Traffic Circle in RTD
Today’s RTD article has much of the same information that was in the tv report. I didn’t know it was scheduled to go before committee today. (According to comments by David Hathcock it will not be heard by committee today.)
The proposal is scheduled to be considered today by the Land Use, Housing and Transportation Committee and by the full council Nov. 9. The projects haven’t been designed, but construction could start by the end of 2010, officials said.
Kathy Graziano also chimes in but doesn’t speak in favor or against the traffic circle but acknowledges the issues.
Council President Kathy C. Graziano, whose 4th District includes the Forest Hill area, acknowledged the roundabout might be a tough sell, but she credited the Department of Public Works for seeking neighborhood input and said the intersection has issues with left-hand turns and that Forest Hill Avenue could benefit from slower speeds.
“You can’t cross that road anywhere,” she said.

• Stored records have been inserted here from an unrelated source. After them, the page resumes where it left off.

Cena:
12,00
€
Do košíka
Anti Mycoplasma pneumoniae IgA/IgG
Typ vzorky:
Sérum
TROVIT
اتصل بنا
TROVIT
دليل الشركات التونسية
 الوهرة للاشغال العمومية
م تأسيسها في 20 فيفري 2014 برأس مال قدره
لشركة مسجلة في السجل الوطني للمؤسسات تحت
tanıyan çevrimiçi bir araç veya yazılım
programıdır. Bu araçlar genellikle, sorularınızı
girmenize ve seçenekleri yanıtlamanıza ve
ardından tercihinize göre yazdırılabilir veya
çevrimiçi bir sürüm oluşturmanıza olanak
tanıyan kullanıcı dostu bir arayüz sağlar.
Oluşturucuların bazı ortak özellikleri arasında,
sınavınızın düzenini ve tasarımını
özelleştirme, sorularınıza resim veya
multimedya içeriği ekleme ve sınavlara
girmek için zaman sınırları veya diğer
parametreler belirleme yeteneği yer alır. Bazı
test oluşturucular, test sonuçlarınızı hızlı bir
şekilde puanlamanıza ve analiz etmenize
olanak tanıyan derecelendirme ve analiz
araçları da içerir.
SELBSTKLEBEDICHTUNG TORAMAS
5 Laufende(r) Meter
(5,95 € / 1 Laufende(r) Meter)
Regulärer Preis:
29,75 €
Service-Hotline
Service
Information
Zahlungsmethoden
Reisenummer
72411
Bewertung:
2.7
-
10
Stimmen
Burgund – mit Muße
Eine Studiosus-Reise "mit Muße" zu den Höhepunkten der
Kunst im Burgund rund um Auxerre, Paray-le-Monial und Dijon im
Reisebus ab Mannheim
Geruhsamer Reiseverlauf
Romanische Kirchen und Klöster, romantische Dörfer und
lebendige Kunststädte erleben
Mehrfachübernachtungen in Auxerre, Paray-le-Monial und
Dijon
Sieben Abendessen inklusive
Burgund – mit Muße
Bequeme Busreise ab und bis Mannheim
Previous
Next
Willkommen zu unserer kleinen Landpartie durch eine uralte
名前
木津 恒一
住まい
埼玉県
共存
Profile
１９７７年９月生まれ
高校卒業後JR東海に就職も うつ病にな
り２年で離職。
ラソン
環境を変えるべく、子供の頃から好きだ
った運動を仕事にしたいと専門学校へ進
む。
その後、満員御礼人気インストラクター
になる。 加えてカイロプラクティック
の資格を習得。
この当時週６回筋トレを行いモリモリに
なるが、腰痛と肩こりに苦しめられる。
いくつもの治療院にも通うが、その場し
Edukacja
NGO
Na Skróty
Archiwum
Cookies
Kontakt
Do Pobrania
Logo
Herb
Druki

I’m surprised that Kathy G would consider a project that would take a bite out of Forest Hill Park, for which she supposedly has a particular fondness.

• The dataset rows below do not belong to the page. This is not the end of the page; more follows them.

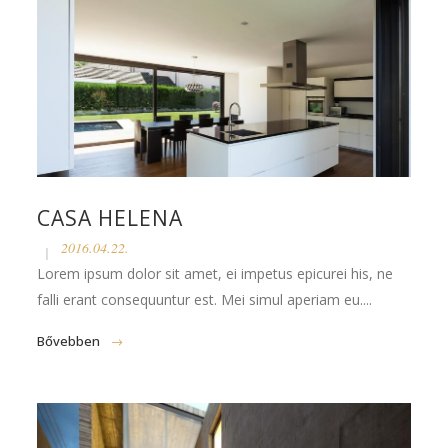
CASA HELENA
2016.04.22.
Lorem ipsum dolor sit amet, ei impetus epicurei his, ne
falli erant consequuntur est. Mei simul aperiam eu....
Bővebben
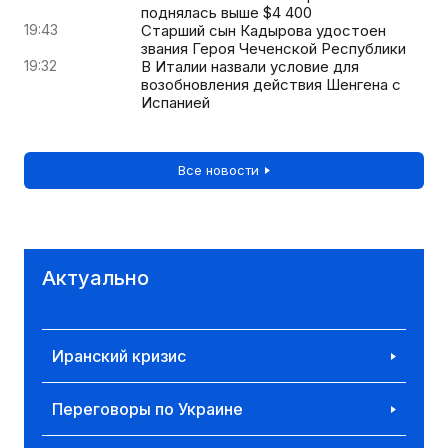
поднялась выше $4 400
19:43
Старший сын Кадырова удостоен
звания Героя Чеченской Республики
19:32
В Италии назвали условие для
возобновления действия Шенгена с
Испанией
Все новости
Актуально
Иранский кризис
Переговоры по Украине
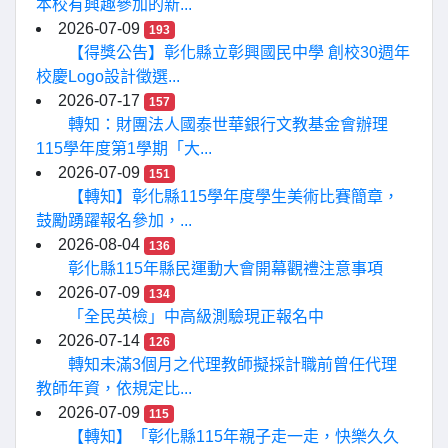
本校有興趣參加的新...
2026-07-09
193
【得獎公告】彰化縣立彰興國民中學 創校30週年
校慶Logo設計徵選...
2026-07-17
157
轉知：財團法人國泰世華銀行文教基金會辦理
115學年度第1學期「大...
2026-07-09
151
【轉知】彰化縣115學年度學生美術比賽簡章，
鼓勵踴躍報名參加，...
2026-08-04
136
彰化縣115年縣民運動大會開幕觀禮注意事項
2026-07-09
134
「全民英檢」中高級測驗現正報名中
2026-07-14
126
轉知未滿3個月之代理教師擬採計職前曾任代理
教師年資，依規定比...
2026-07-09
115
【轉知】「彰化縣115年親子走一走，快樂久久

“You can’t cross that road anywhere,” she said.
You *really* wouldn’t be able to cross that road if a traffic circle was built to allow a continuous flow of traffic. Don’t let it happen, KathyG!

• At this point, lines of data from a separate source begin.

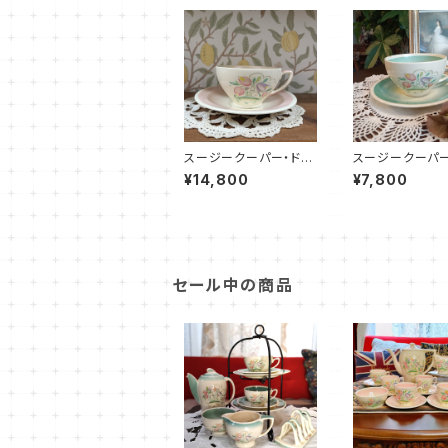
スージークーパー・ドレ
スージークーパー
スデンスプレイ・C&S
スデンスプレイ・
¥14,800
¥7,800
（ピンク）SCDR0086
（グリーン）SCDR
セール中の商品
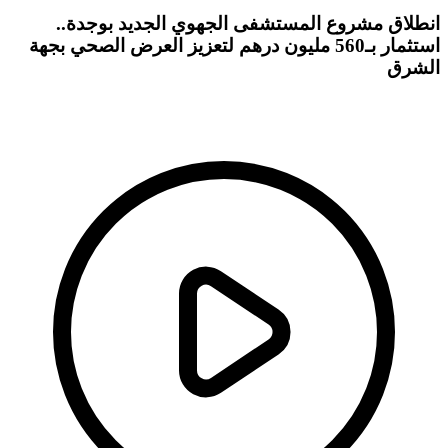
انطلاق مشروع المستشفى الجهوي الجديد بوجدة..
استثمار بـ560 مليون درهم لتعزيز العرض الصحي بجهة
الشرق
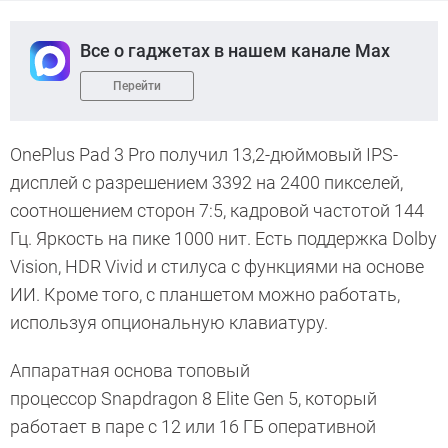
Все о гаджетах в нашем канале Max
Перейти
OnePlus Pad 3 Pro получил 13,2-дюймовый IPS-
дисплей с разрешением 3392 на 2400 пикселей,
соотношением сторон 7:5, кадровой частотой 144
Гц. Яркость на пике 1000 нит. Есть поддержка Dolby
Vision, HDR Vivid и стилуса с функциями на основе
ИИ. Кроме того, с планшетом можно работать,
используя опциональную клавиатуру.
Аппаратная основа топовый
процессор Snapdragon 8 Elite Gen 5, который
работает в паре с 12 или 16 ГБ оперативной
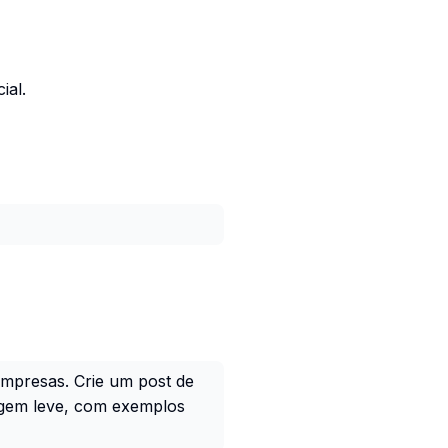
ial.
empresas. Crie um post de
uagem leve, com exemplos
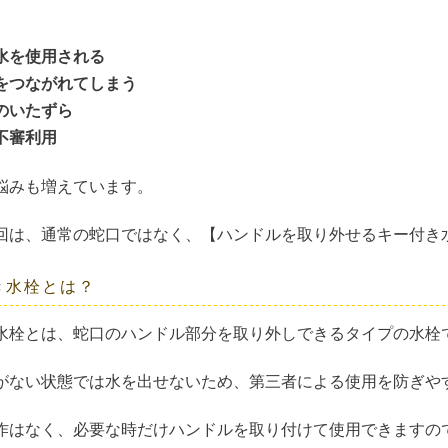
、
水を使用される
をつながれてしまう
のいたずら
不審利用
悩みも増えています。
回は、通常の蛇口ではなく、【ハンドルを取り外せるキー付き
き水栓とは？
水栓とは、蛇口のハンドル部分を取り外しできるタイプの水栓
がない状態では水を出せないため、第三者による使用を防ぎや
作はなく、必要な時だけハンドルを取り付けて使用できますの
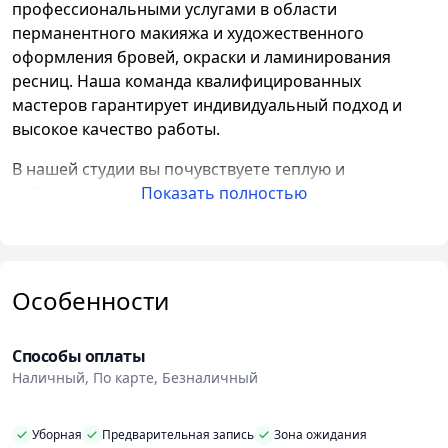
профессиональными услугами в области
перманентного макияжа и художественного
оформления бровей, окраски и ламинирования
ресниц. Наша команда квалифицированных
мастеров гарантирует индивидуальный подход и
высокое качество работы.
В нашей студии вы почувствуете теплую и
доброжелательную атмосферу, которая поможет
Показать полностью
вам расслабиться и получить удовольствие от
процедур. Наши мастера проведут исчерпывающую
консультацию, учитывая особенности вашей
внешности и личные пожелания. Подбор пигментов
Особенности
осуществляется по индивидуальному цветовому
фильтру, чтобы достичь наиболее естественного и
Способы оплаты
гармоничного результата.
Наличный, По карте, Безналичный
Мы предлагаем широкий спектр услуг, включая
перманентный макияж губ, век, бровей, ареолы и
Уборная
Предварительная запись
Зона ожидания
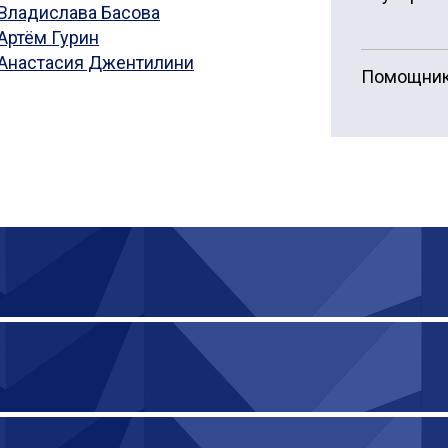
Владислава Басова
Артём Гурин
Анастасия Джентилини
Помощник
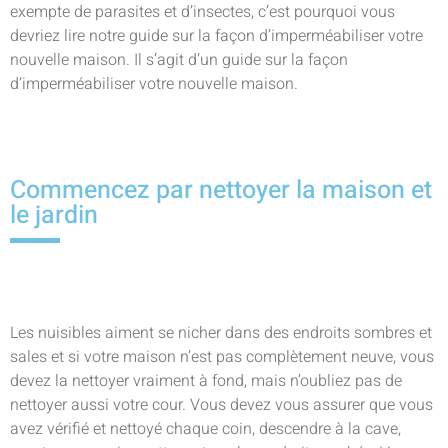
exempte de parasites et d’insectes, c’est pourquoi vous
devriez lire notre guide sur la façon d’imperméabiliser votre
nouvelle maison. Il s’agit d’un guide sur la façon
d’imperméabiliser votre nouvelle maison.
Commencez par nettoyer la maison et
le jardin
Les nuisibles aiment se nicher dans des endroits sombres et
sales et si votre maison n’est pas complètement neuve, vous
devez la nettoyer vraiment à fond, mais n’oubliez pas de
nettoyer aussi votre cour. Vous devez vous assurer que vous
avez vérifié et nettoyé chaque coin, descendre à la cave,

Yeah, what Dan said. Stop signs are cheap and slowed traffic in the Fan. Why can’t we investigate that possibility on Forest Hill between Westover Hills & Roanoke?
I agree with the comments above. I think this project has not been thought through. It looks like the City got some federal funds to build roundabouts and is looking to put them wherever they can, whether or not they work or are needed. We need more stop signs and perhaps another light on Forest Hill Avenue not a roundabout that will only increase traffic flow.
I suspect that the single most effective way to alleviate traffic issues on Forest Hill Avenue and other similarly situated thoroughfares is to reduce the tolls on Powhite Parkway and Downtown Expressway. How many of these speeders live in the ‘burbs and don’t want to pay tolls? Maybe someone should poll the driving public to determine how low a toll would need to be to get them to use the expressway…and then calculate whether or not revenues would increase with the increase in volume.
That and actually enforcing existing traffic laws…you know, like ticketing speeders, the drivers who routinely block the fire station.
After listening to a local convenience store employee wax poetic about freely driving 50+mph in Richmond because “ain’t no one gonna give you a ticket: everybody know that”, it’s easy to see that Richmond has a reputation for being lax in this area. That should change.
Idea: how about eliminating the toll to get ON Powhite NB from Forest Hill Avenue?
That alone would likely siphon a lot of speeding drivers off of FH Ave eastbound before they reach the more densely populated section of the neighborhood.
Just a thought.
Update here: http://hillsandheights.org/2009/10/20/traffic-circle-update-each-to-be-evaluated-separately/
As a pedestrian and cyclist in Church Hill, I’ve found that the traffic circle on 25th Street makes that large intersection much more manageable. Cars only come from one direction now (your left), and the dividers that lead up to the circle make it so that you can cross one lane and safely wait if you need to.
I’d like to know whether PDM’s suspicion about toll avoidance really plays a role in this. I don’t live in the burbs, but if I did, I’d still want to take the easiest route to work, regardless of tolls. Jockeying through stop-and-go traffic in the H&H neighborhoods every day would not be worth the savings from avoiding the tolls.
But there’s a lot I don’t understand about the burb mentality, so who knows.
Technically, aren’t our neighborhood … the original burbs?